Though Beatrice had never stated her original purpose in designing the program, Grace believed she hoped above all things that her son might return to her and begin the series of excruciating baptisms in her five graded pools. Each pool forced the participant to face his or her crimes, to experience an almost intolerable sensation of remorse, to plan extensive future acts of atonement, and ultimately to be completely changed and made new.
Grace sighed.
“And now a sigh.” The contralto blended seamlessly with the water, the music, and the light, but for a sudden moment Grace wanted to scream at all this perfection. What good was such a place on Fourth Earth when Greaves still lived, still continued to breed death vampires who in turn killed countless ascenders and mortals alike?
“So when are you leaving?”
Grace lifted her gaze to Beatrice. “Then you know?”
“I have felt it coming for days, and now you seem very much at peace yet removed at the same time.”
“I intend to leave after Casimir completes his immersions today.”
“You are changed, Grace, more determined than I have ever known you. I have also felt that you intend to go after my son. Is this true?”
Grace nodded. “And I will bring him to you if I can.”
“What made you come to this decision?”
As the yarn kept disappearing from around her hands, Grace said, “Many things, I suppose. Primarily that I can no longer ignore my obsidian flame power. It calls to me every day, like a burning flame in my soul. But I have watched so many suffer because of Greaves’s ambitions and manipulations. I thought that if I join Fiona and Marguerite, who each bear the obsidian flame power, then maybe the triad can bring him down at long last.”
Beatrice’s fingers moved swiftly over the ball of yarn. “So you will finally embrace your obsidian flame power. Good. It is the right thing to do on many levels.”
Grace nodded. “But it’s not my heart’s desire. I would prefer to stay here.”
“But not necessarily with Casimir?”
“No. That part of our relationship is at an end.”
“Have you even talked to him about leaving?”
“Not yet, but he suspects.”
For the first two months upon arriving on Fourth Earth, she had joined Casimir in his bed and become his lover. She had savored his practiced lovemaking, his beautiful mulled wine scent, and his soul that she could see so clearly, a soul so different from the self-absorbed life he had led.

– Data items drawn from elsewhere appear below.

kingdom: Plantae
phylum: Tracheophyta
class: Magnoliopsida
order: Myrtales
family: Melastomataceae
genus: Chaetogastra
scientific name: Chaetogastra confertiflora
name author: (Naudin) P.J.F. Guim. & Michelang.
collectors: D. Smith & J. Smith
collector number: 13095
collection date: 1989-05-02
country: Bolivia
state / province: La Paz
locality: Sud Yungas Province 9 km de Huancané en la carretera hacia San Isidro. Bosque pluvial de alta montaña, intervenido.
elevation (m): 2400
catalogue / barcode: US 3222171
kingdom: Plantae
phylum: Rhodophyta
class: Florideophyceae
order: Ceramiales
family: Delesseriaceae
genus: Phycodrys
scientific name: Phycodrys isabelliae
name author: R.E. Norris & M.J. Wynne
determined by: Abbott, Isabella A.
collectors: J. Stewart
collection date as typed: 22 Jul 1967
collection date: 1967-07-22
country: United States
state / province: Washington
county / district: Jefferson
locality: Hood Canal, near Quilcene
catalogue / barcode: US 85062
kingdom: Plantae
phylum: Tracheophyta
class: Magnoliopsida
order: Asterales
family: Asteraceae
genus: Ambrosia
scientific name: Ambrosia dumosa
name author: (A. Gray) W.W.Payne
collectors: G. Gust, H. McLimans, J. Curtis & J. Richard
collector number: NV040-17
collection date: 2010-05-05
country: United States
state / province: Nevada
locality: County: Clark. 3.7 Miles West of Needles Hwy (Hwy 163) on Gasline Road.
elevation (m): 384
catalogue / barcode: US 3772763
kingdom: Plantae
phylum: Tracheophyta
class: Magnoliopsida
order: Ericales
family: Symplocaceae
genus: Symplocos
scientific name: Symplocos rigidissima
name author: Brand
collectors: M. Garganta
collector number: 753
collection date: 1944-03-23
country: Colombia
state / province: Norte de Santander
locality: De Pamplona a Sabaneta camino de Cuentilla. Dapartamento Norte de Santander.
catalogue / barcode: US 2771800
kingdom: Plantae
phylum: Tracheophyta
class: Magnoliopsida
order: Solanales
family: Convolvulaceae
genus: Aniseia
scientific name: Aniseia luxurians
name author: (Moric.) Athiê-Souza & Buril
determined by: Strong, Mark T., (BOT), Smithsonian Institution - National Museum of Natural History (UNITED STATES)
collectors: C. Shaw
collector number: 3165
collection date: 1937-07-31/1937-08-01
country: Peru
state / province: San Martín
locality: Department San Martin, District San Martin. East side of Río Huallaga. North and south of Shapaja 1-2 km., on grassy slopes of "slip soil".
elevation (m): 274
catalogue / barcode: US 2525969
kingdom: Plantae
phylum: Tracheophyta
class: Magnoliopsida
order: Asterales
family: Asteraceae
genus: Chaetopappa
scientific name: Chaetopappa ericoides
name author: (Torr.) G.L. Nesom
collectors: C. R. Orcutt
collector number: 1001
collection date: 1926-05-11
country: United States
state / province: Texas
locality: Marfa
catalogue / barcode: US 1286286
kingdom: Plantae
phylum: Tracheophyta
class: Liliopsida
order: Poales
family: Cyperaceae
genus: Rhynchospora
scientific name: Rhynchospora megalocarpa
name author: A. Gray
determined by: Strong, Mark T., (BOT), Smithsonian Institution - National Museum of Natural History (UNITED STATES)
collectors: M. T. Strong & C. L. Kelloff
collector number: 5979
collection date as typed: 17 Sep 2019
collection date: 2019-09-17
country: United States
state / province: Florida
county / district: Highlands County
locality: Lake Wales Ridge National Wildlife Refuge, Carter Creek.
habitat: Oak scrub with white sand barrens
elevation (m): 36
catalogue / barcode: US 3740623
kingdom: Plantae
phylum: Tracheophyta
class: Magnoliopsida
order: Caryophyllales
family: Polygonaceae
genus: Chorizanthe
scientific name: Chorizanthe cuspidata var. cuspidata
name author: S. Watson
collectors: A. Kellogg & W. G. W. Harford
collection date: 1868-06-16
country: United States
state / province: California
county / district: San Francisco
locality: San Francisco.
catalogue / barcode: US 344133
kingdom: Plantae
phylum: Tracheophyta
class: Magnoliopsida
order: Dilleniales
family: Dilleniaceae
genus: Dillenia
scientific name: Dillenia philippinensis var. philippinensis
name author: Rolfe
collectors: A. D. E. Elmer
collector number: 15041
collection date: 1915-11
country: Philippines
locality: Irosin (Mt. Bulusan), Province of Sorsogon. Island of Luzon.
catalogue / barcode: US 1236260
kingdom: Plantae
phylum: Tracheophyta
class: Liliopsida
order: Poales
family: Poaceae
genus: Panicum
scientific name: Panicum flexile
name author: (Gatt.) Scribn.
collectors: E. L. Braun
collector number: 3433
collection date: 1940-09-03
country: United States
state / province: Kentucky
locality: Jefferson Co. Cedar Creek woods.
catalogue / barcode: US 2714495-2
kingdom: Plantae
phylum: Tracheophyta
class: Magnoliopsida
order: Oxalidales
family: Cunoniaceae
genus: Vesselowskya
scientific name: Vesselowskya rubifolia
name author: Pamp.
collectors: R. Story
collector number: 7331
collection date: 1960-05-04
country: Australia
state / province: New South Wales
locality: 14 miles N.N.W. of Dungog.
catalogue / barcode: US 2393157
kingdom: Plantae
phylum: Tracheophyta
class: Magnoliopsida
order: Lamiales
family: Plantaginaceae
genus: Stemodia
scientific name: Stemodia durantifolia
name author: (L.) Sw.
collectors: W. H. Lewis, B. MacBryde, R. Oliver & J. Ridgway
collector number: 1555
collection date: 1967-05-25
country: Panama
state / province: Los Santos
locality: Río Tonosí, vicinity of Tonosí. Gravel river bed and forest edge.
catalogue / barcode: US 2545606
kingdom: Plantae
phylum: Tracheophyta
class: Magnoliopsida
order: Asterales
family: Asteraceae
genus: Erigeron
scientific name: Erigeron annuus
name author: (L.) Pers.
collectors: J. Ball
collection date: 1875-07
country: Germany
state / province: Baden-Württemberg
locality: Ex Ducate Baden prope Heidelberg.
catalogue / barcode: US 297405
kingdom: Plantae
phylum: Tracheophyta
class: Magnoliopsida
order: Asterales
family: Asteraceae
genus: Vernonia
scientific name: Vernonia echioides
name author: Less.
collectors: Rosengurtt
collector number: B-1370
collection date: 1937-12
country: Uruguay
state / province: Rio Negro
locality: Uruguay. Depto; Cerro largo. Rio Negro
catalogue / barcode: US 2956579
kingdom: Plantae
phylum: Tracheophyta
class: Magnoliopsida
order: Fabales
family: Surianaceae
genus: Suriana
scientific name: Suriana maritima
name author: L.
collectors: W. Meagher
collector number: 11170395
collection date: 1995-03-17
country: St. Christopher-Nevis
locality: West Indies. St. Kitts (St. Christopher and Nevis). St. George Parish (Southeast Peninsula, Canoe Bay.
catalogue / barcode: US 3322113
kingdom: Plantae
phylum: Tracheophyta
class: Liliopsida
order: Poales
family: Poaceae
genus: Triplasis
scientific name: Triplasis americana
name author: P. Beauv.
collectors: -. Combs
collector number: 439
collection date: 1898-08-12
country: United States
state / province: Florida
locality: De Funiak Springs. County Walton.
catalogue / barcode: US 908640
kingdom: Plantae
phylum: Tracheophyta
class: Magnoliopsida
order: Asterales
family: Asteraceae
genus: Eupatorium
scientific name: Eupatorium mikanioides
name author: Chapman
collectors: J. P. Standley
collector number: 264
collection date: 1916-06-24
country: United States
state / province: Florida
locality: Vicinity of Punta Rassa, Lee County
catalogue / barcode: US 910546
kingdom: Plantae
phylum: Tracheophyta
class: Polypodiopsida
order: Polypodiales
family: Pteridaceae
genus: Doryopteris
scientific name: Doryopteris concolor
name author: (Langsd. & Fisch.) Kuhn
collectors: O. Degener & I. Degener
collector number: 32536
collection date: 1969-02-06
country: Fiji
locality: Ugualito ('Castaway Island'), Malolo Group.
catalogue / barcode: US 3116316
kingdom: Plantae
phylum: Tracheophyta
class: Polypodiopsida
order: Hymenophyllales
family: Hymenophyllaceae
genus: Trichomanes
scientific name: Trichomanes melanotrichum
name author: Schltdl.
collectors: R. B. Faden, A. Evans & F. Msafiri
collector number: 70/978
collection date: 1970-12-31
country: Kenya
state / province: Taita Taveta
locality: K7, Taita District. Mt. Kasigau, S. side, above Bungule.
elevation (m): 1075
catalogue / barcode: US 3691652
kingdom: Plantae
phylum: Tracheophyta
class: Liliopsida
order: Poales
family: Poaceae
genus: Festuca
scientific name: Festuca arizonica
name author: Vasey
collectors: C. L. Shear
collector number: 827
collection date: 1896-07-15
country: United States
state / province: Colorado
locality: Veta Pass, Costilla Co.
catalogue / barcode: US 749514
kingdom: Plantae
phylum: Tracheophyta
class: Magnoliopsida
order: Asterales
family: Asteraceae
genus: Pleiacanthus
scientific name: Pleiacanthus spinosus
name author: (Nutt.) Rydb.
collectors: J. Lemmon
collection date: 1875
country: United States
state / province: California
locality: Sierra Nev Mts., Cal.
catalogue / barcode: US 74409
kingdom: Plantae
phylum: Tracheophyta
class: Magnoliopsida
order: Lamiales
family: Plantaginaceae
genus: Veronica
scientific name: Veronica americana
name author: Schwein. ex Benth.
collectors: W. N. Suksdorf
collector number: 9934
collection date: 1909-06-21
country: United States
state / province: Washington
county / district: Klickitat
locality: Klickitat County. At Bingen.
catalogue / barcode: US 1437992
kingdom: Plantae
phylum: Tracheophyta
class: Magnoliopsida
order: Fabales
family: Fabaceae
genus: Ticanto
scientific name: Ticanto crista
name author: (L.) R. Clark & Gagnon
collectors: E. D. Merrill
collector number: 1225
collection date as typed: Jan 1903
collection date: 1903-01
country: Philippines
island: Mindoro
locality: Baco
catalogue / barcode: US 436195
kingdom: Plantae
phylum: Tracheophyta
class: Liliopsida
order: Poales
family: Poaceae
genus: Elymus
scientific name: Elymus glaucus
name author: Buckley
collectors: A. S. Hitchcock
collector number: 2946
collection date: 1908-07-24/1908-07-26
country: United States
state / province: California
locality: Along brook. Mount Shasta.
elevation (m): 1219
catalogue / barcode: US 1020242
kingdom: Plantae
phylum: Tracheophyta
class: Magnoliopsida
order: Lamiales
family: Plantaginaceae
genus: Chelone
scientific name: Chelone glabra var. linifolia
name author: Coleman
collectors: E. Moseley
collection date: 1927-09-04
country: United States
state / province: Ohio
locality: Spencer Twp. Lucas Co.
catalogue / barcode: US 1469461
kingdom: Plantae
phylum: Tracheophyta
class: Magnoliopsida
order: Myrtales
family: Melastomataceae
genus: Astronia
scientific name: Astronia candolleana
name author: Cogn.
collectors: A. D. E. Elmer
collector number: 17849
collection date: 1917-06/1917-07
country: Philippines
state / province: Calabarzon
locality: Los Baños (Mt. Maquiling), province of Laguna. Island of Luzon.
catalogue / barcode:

Oddly, neither she nor Casimir had felt compelled to complete the breh-hedden ritual in which the sharing of blood, body, and deep-mind engagement occurred at the same time. He had felt unworthy of her, and she had a second breh in Leto who still had a role to play out in her life.
Then he had entered Beatrice’s program of redemption and her purpose in his life became clear to her. Casimir had needed to be redeemed, again for reasons she sensed would soon be revealed to her, but not here on Fourth Earth.
Beatrice had applauded her courage for leaving Second Earth with so notorious a figure as Casimir when everyone else would have condemned him as worthless.
Through one of Grace’s strongest gifts, she had seen his soul. She had seen the wonderful man he would have become had earlier parts of his life not been riddled with sexual slavery. He had shared so many things with her, horrifying things, about how he was used during the first millennium of his life. What else could he have become except a careless hedonist?
When she had left Leto to be with Casimir, she had experienced a profound prescience that Casimir was destined to die and that if she didn’t leave with him, Leto would die as well: To not love them both would be to lose them both.
She had no proof, just her ascender’s powerful intuition.
Casimir had understood this to be his truth as well: that his future was tied to Leto’s and in that intertwined fate, Casimir would surely die.
For that reason, she and Casimir had approached Beatrice about finding a way to prevent Casimir’s impending demise. Beatrice had taken their request seriously, and after praying and meditating for several days, she had returned with the firm conviction that the only way Casimir could prevent his death was by entering the redemption program. “But you must see it through,” she had said, “to the end, otherwise I can guarantee nothing for you. Do you understand?”
So Casimir had begun the program, hoping to alter his future.
But a surprise had followed, for from that first immersion into the initial graded baptismal pool, Grace had lost the ability to scent him and he could no longer smell what he called her meadow scent. At that point, she felt she understood something of the purpose of the breh-hedden between Casimir and herself: that she was the vehicle by which he could come to Fourth Earth and enter the redemption pools.